_TASK GOAL_. In the data below, which lines hold the word "driver"? Copy them.

*** Opening of RECORDS FOR THE EXERCISE ***

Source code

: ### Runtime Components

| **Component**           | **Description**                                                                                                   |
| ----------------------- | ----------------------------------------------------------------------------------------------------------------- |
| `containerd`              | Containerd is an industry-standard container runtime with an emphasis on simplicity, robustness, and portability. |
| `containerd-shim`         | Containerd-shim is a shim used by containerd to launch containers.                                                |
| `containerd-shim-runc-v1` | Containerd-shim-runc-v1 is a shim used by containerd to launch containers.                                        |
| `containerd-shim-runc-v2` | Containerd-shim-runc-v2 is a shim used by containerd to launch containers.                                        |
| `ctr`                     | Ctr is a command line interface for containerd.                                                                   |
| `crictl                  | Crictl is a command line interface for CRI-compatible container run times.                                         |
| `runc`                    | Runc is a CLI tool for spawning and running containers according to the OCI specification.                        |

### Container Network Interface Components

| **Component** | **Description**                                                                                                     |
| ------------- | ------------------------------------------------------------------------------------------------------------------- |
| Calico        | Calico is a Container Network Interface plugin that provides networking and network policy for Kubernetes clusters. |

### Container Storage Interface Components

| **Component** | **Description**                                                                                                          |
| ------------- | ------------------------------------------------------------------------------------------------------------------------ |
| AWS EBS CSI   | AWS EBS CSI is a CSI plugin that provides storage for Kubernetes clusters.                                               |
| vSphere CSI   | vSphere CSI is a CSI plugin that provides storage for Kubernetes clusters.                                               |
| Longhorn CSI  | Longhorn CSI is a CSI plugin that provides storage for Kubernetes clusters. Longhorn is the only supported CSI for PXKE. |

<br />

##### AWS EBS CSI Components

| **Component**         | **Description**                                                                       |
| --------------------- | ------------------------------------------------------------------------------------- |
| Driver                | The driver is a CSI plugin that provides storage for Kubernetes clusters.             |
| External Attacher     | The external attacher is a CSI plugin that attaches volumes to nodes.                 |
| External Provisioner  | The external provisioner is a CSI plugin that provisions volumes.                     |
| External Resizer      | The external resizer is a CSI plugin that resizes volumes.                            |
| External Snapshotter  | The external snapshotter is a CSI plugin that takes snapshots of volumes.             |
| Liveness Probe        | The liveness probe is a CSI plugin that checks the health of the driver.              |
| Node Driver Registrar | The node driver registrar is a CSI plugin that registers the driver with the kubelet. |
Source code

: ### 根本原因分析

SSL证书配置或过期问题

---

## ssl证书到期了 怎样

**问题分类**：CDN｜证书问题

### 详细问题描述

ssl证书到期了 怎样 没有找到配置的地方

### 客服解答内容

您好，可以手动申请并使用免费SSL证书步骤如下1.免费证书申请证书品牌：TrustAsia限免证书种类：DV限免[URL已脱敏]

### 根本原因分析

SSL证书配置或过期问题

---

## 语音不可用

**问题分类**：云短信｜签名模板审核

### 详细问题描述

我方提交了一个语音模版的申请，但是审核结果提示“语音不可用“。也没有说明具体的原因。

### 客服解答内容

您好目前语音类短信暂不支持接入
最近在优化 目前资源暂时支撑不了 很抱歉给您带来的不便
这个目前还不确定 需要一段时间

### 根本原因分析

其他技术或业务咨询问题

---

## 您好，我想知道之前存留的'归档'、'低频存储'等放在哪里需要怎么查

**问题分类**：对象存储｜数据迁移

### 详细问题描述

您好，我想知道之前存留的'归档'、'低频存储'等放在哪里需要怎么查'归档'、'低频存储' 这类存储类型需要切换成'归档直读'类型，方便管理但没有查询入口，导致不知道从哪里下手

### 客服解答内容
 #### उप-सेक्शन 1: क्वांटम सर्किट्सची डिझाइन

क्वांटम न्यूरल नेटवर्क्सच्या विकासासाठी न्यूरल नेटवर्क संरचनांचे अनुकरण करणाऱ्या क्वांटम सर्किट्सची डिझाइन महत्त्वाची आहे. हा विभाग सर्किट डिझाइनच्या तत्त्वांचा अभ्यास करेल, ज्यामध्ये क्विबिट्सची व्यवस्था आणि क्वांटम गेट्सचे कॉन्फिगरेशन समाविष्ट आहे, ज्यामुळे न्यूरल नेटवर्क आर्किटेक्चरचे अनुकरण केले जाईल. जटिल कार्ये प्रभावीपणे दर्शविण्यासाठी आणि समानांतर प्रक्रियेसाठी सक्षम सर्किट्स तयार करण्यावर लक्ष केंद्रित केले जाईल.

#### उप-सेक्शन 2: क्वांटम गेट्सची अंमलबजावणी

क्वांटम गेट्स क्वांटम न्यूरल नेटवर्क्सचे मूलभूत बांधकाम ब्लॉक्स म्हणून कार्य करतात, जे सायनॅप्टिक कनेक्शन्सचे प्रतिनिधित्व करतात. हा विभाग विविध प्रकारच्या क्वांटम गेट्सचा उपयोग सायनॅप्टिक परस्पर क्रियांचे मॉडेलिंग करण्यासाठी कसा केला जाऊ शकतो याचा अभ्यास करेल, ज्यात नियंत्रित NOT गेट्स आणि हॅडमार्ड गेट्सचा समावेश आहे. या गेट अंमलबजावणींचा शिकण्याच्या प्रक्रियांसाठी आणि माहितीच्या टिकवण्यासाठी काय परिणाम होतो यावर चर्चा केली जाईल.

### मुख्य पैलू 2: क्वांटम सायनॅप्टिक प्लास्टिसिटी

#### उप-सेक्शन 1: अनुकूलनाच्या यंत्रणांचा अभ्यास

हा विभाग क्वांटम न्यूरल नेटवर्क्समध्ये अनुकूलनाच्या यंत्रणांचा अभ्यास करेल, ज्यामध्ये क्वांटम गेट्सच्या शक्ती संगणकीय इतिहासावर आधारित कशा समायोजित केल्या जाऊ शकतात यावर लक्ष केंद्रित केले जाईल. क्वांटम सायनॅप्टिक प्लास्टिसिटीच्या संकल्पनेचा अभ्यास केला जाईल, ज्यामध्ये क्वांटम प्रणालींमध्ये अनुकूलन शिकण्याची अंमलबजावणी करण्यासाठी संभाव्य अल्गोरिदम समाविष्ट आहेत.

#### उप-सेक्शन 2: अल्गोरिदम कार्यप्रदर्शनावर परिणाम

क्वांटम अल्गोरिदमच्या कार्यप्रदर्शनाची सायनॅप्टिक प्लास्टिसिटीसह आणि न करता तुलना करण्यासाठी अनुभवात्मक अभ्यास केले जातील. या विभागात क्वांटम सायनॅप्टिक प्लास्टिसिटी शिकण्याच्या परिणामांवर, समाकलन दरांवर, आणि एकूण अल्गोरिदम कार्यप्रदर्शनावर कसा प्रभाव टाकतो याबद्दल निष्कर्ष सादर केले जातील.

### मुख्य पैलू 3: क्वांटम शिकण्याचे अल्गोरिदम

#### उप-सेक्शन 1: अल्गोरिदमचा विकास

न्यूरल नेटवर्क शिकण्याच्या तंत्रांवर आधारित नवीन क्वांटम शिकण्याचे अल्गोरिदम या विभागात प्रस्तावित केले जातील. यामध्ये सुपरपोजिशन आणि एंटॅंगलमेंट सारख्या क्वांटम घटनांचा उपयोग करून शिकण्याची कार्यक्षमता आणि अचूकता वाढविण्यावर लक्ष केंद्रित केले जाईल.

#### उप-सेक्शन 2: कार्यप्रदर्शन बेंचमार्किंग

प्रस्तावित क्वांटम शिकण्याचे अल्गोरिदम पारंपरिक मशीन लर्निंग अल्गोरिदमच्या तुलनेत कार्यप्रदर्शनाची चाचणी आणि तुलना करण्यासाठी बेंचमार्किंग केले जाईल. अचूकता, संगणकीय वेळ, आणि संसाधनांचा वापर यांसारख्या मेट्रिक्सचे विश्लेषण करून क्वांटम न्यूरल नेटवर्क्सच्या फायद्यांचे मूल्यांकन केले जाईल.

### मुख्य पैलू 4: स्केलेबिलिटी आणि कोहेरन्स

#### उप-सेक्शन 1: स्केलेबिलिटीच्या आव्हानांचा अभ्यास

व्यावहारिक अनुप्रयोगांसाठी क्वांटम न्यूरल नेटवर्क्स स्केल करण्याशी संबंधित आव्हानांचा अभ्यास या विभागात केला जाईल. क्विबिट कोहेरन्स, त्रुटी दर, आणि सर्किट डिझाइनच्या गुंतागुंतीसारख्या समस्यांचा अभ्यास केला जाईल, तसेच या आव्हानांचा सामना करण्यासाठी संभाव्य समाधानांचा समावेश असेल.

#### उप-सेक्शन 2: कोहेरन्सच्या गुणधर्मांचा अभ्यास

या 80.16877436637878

*** Close of RECORDS FOR THE EXERCISE ***

_WRITTEN RESPONSE_.
| Driver                | The driver is a CSI plugin that provides storage for Kubernetes clusters.             |
| Liveness Probe        | The liveness probe is a CSI plugin that checks the health of the driver.              |
| Node Driver Registrar | The node driver registrar is a CSI plugin that registers the driver with the kubelet. |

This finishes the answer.